Tim soupira bruyamment. Son portable se mit à vibrer presque immédiatement et il décrocha.
- Je suis à Blüdhaven.
- …Tu es… Quoi ? Où ?
Tim bloqua le téléphone avec son épaule et commença à se ronger l’ongle du pouce d’un air distrait.
- Qu’est-ce que tu fous à Blüdhaven ?
- Je fuis Gotham ?
- Tim…
- Écoute, je n’ai vraiment pas envie de parler.
Il entendit le vent siffler à l’autre bout du combiné.
- Oh non. Oh non non non, n’espère même pas y arriver. Je débarque, je viens te voir et je ne te laisse même pas voix au chapitre.
Tim fronça un sourcil.
- Conner…
- J’ai dû l’apprendre dans les journaux ? Est-ce que tu te rends compte ? Dans les journaux !
- Je suis désolé, je ne m’étais pas rendu compte que ça serait dur pour toi. Parce que tu sais… J’étais un tout petit peu occupé à lire sur toutes les couvertures des magazines, en première page des journaux, étalés sur tous les kiosques et à chaque bulletin d’information… Que mon père était mort !!
Il y eut une respiration entrecoupée à l’autre bout du fil.
- Je… Je suis désolé. Je ne voulais pas… Je ne voulais pas te donner l’impression que je…
- Que tu m’engueulais ?
- Merde, Tim. Ça fait deux semaines que je n’ai pas de nouvelles. Deux putains de semaines que tu ne réponds à aucun de mes appels. J’étais terrifié !
Tim pinça les lèvres.
- J’ai été occupé.
- Je sais. Je sais… Mais j’aurais voulu être là pour toi.
Il resta silencieux quelques secondes.
- Ça n’aurait rien changé.
- Ça aurait changé quelque chose pour moi. J’aurais eu l’impression de t’être utile à quelque chose. Mais tu ne m’as pas laissé… Tu t’es complètement fermé et… Quelques jours, j’aurais accepté. Ça m’aurait fait mal, parce que merde, tu es la personne qui compte le plus à mes yeux et j’aurais vraiment voulu être là quand ça n’allait pas. Mais j’aurais compris. Une semaine, j’aurais accepté aussi. Mais deux semaines ? Quinze putain de jours ? Est-ce que tu imagines à quel point j’avais peur ? L’idée la plus stupide aurait pu te passer par la tête et je… Tu m’as vraiment inquiété, tu sais ?
Tim inspira profondément.
- Désolé d’être stupide.
- Hé, j’ai pas dis que…
- Tu veux savoir pourquoi je ne t’ai pas répondu ? Parce que j’étais un tout petit peu choqué d’avoir trouvé le corps de mon père transpercé par un boomerang dans notre appartement ! Tu veux savoir pourquoi je ne t’ai pas contacté ? Parce que j’étais un peu en train de m’occuper de ma belle-mère, qui a complètement perdu les pédales suite à ça, et que je dois faire interner ! Mais tu sais quoi ? Rassure-toi, j’ai pas encore pensé à me suicider.

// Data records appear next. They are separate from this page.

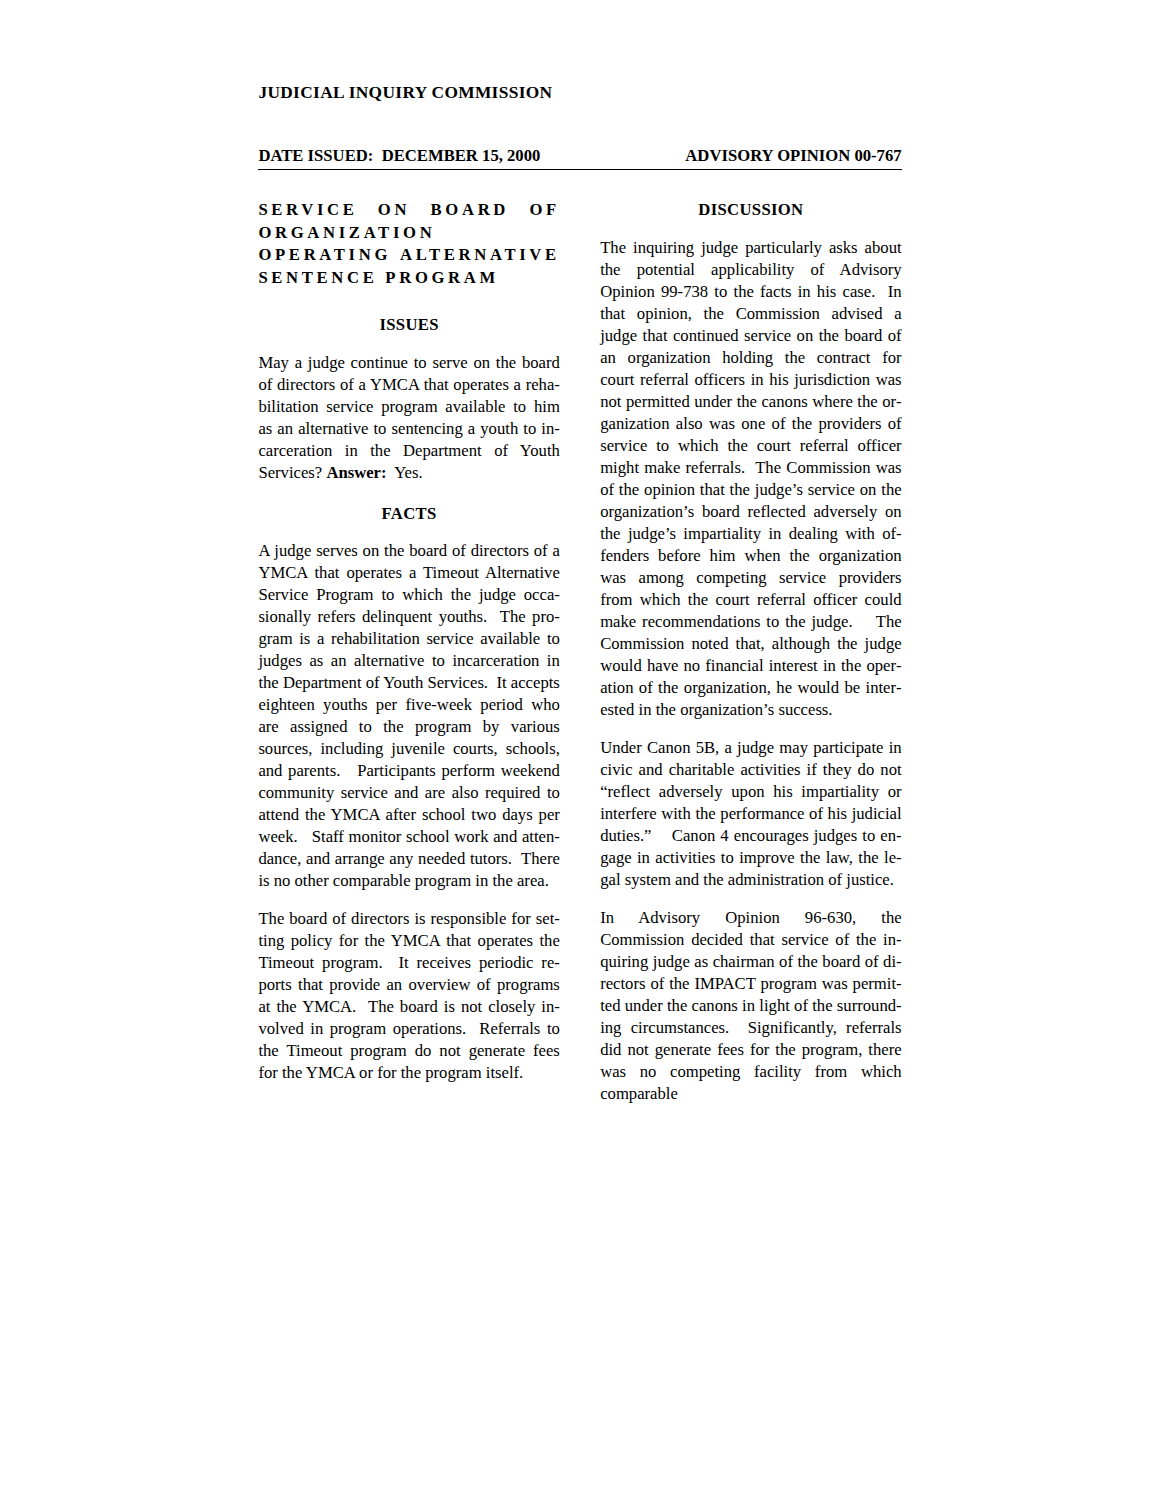Judicial Inquiry Commission
Date Issued: December 15, 2000 Advisory Opinion 00-767
Service on Board of Organization Operating Alternative Sentence Program
Issues
May a judge continue to serve on the board of directors of a YMCA that operates a rehabilitation service program available to him as an alternative to sentencing a youth to incarceration in the Department of Youth Services? Answer: Yes.
Facts
A judge serves on the board of directors of a YMCA that operates a Timeout Alternative Service Program to which the judge occasionally refers delinquent youths. The program is a rehabilitation service available to judges as an alternative to incarceration in the Department of Youth Services. It accepts eighteen youths per five-week period who are assigned to the program by various sources, including juvenile courts, schools, and parents. Participants perform weekend community service and are also required to attend the YMCA after school two days per week. Staff monitor school work and attendance, and arrange any needed tutors. There is no other comparable program in the area.
The board of directors is responsible for setting policy for the YMCA that operates the Timeout program. It receives periodic reports that provide an overview of programs at the YMCA. The board is not closely involved in program operations. Referrals to the Timeout program do not generate fees for the YMCA or for the program itself.
Discussion
The inquiring judge particularly asks about the potential applicability of Advisory Opinion 99-738 to the facts in his case. In that opinion, the Commission advised a judge that continued service on the board of an organization holding the contract for court referral officers in his jurisdiction was not permitted under the canons where the organization also was one of the providers of service to which the court referral officer might make referrals. The Commission was of the opinion that the judge’s service on the organization’s board reflected adversely on the judge’s impartiality in dealing with offenders before him when the organization was among competing service providers from which the court referral officer could make recommendations to the judge. The Commission noted that, although the judge would have no financial interest in the operation of the organization, he would be interested in the organization’s success.
Under Canon 5B, a judge may participate in civic and charitable activities if they do not “reflect adversely upon his impartiality or interfere with the performance of his judicial duties.” Canon 4 encourages judges to engage in activities to improve the law, the legal system and the administration of justice.
In Advisory Opinion 96-630, the Commission decided that service of the inquiring judge as chairman of the board of directors of the IMPACT program was permitted under the canons in light of the surrounding circumstances. Significantly, referrals did not generate fees for the program, there was no competing facility from which comparable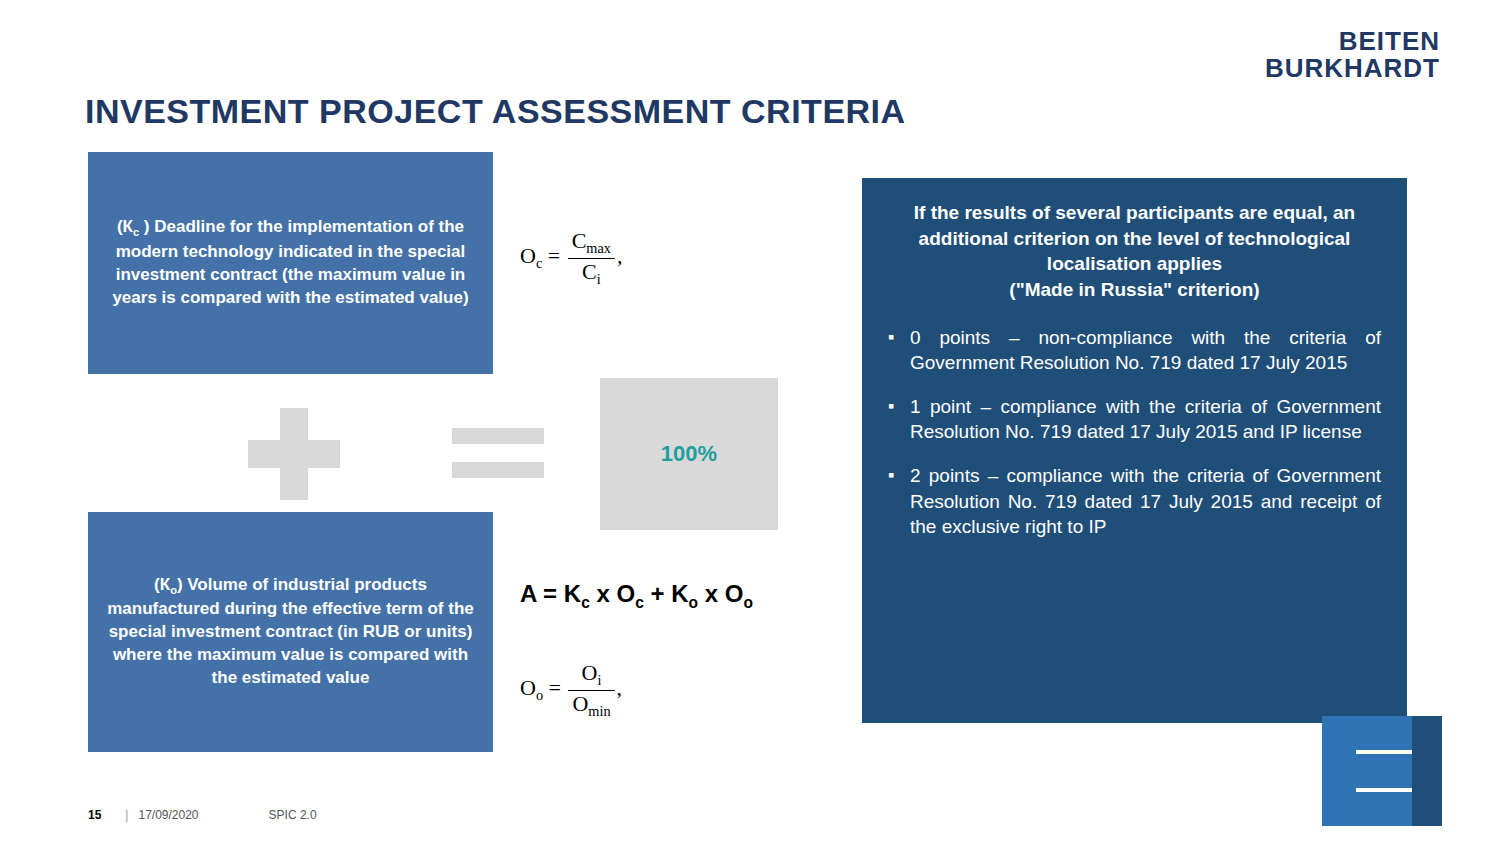BEITEN
BURKHARDT
INVESTMENT PROJECT ASSESSMENT CRITERIA
(Кc ) Deadline for the implementation of the modern technology indicated in the special investment contract (the maximum value in years is compared with the estimated value)
(Кo) Volume of industrial products manufactured during the effective term of the special investment contract (in RUB or units) where the maximum value is compared with the estimated value
100%
Oc = Cmax Ci ,
A = Kc x Oc + Ko x Oo
Oo = Oi Omin ,
If the results of several participants are equal, an additional criterion on the level of technological localisation applies
("Made in Russia" criterion)
0 points – non-compliance with the criteria of Government Resolution No. 719 dated 17 July 2015
1 point – compliance with the criteria of Government Resolution No. 719 dated 17 July 2015 and IP license
2 points – compliance with the criteria of Government Resolution No. 719 dated 17 July 2015 and receipt of the exclusive right to IP
15|17/09/2020 SPIC 2.0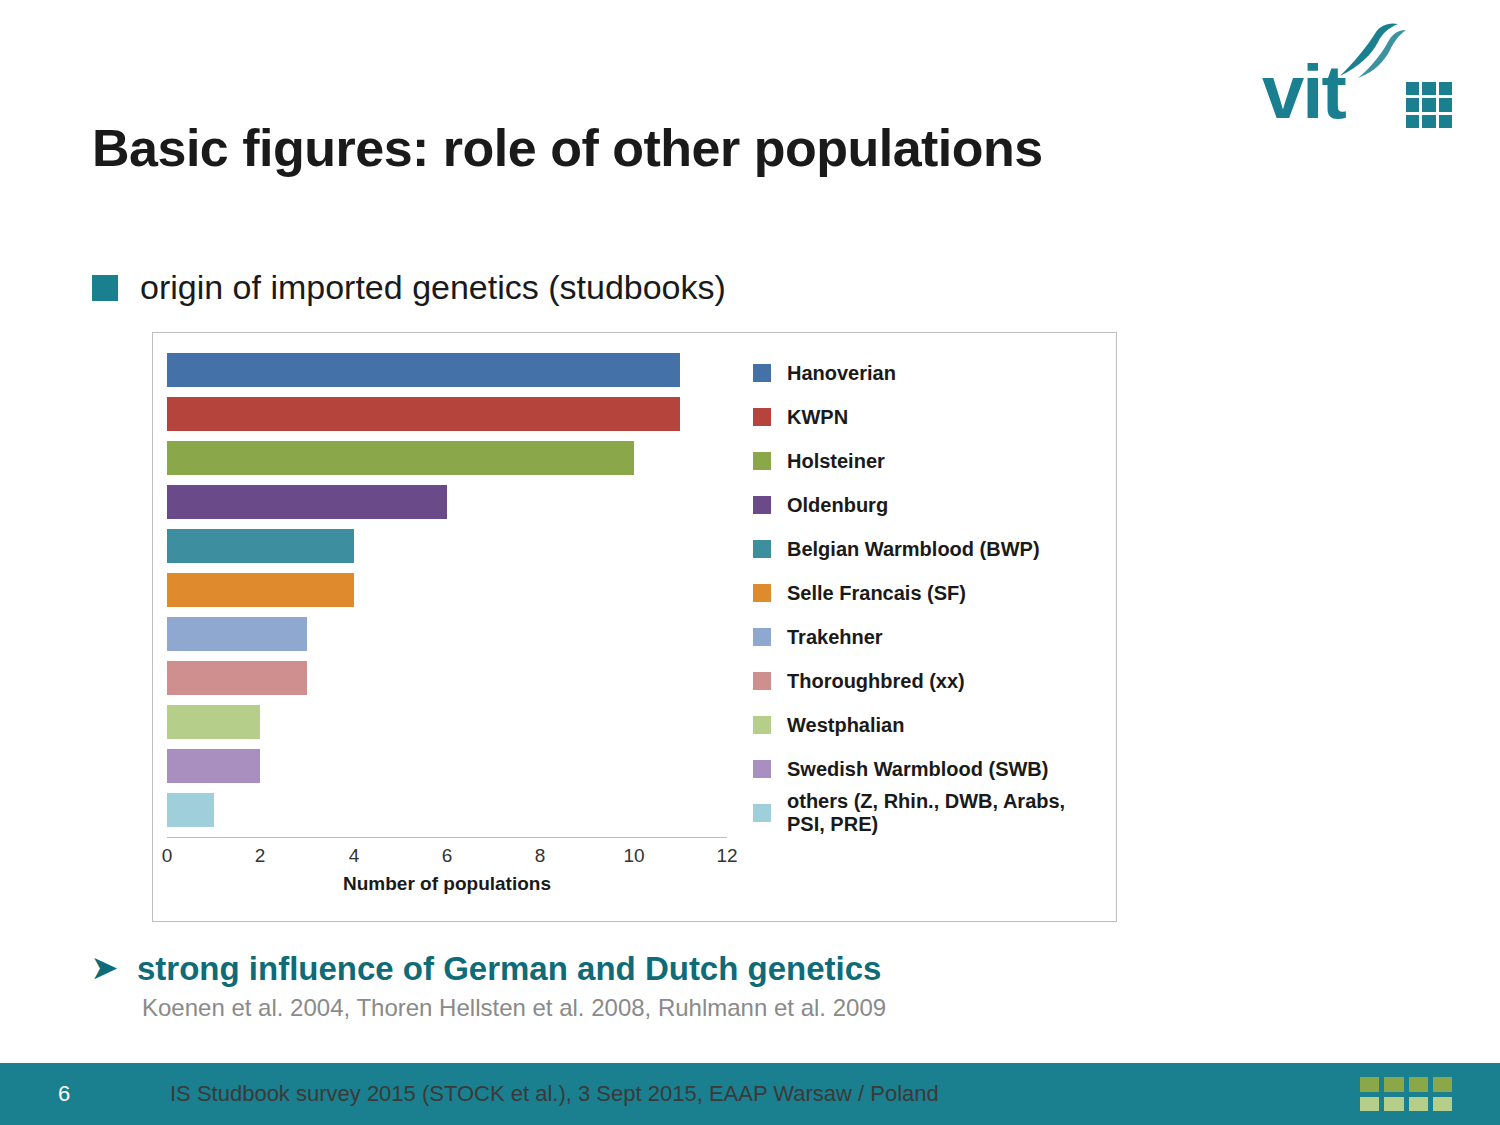vit
Basic figures: role of other populations
origin of imported genetics (studbooks)
scale: 560px = 12 units => 46.667px per unit
0 2 4 6 8 10 12
Number of populations
Hanoverian
KWPN
Holsteiner
Oldenburg
Belgian Warmblood (BWP)
Selle Francais (SF)
Trakehner
Thoroughbred (xx)
Westphalian
Swedish Warmblood (SWB)
others (Z, Rhin., DWB, Arabs, PSI, PRE)
➤ strong influence of German and Dutch genetics
Koenen et al. 2004, Thoren Hellsten et al. 2008, Ruhlmann et al. 2009
6
IS Studbook survey 2015 (STOCK et al.), 3 Sept 2015, EAAP Warsaw / Poland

Parce que je dois d’abord gérer tout l’administratif qui entoure la mort de mon père, mon héritage, la Drake Entreprise avec son argent, enfin surtout ses dettes, et je dois réussir à équilibrer tout ça. Oh et puis aussi, réussir à trouver comment vivre. Parce que putain ! Je n’ai que 17 ans !!
Il referma son téléphone brutalement et envoya un coup de poing dans le mur. Il n’y mit pas toute sa force parce que ça aurait été ridicule d’en plus se briser les phalanges, mais ça suffit à faire trembler la cloison. Son téléphone se remit presque immédiatement à vibrer dans sa main.
- Je suis désolé.
- …
- Je suis vraiment désolé.
- Laisse tomber.
Il raccrocha et essaya de prendre de grandes inspirations pour venir débloquer la boule qui se formait dans sa gorge. Son portable vibra à nouveau.
- Tu sais quoi ? Je suis pas si désolé que ça.
- … Pardon ?
- Non. Je m’en veux un peu de t’avoir mis en colère, parce que bon sang, j’ai vraiment l’impression d’être un connard pour me retrouver à t’engueuler dans un moment pareil. Mais je suis pas tout à fait désolé. En fait, je suis presque content que tu te sois énervé.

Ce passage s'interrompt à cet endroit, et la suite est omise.